__What you are asked to do__:
Go through the listing below and output exactly the line with "Bevor Sie mit der eigentlichen Arbeit beginn", the line with "Pekanbaru, Riau 28291", and each line between; omit the rest.
================================
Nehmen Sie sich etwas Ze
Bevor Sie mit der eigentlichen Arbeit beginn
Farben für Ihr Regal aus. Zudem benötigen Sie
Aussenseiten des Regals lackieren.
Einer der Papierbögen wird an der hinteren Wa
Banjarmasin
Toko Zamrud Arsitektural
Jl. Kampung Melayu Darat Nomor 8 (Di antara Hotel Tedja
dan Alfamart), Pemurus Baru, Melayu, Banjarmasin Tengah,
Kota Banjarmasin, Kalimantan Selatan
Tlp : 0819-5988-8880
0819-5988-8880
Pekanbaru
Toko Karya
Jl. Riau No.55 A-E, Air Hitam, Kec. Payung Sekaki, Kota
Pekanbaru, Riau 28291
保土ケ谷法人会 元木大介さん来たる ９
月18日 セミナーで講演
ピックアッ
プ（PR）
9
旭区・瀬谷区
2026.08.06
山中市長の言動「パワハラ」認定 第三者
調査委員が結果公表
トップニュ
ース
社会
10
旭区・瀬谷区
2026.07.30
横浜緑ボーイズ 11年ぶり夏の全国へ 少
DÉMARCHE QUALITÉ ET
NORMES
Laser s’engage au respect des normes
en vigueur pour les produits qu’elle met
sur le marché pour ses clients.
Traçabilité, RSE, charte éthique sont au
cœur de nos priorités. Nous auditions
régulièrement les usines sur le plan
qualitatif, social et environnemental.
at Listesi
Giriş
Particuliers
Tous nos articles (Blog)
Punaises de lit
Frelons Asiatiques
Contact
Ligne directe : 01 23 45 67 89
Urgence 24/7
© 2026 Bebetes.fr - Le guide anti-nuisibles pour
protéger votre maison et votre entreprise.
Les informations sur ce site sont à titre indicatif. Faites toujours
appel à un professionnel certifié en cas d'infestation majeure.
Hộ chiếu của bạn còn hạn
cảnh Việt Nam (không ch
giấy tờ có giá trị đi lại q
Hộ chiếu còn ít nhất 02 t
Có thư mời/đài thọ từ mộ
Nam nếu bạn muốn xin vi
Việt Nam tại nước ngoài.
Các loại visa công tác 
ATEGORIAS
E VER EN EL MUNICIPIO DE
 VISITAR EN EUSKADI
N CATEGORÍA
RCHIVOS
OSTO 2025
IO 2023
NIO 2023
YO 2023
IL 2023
================================
__Answer box__:
Bevor Sie mit der eigentlichen Arbeit beginn
Farben für Ihr Regal aus. Zudem benötigen Sie
Aussenseiten des Regals lackieren.
Einer der Papierbögen wird an der hinteren Wa
Banjarmasin
Toko Zamrud Arsitektural
Jl. Kampung Melayu Darat Nomor 8 (Di antara Hotel Tedja
dan Alfamart), Pemurus Baru, Melayu, Banjarmasin Tengah,
Kota Banjarmasin, Kalimantan Selatan
Tlp : 0819-5988-8880
0819-5988-8880
Pekanbaru
Toko Karya
Jl. Riau No.55 A-E, Air Hitam, Kec. Payung Sekaki, Kota
Pekanbaru, Riau 28291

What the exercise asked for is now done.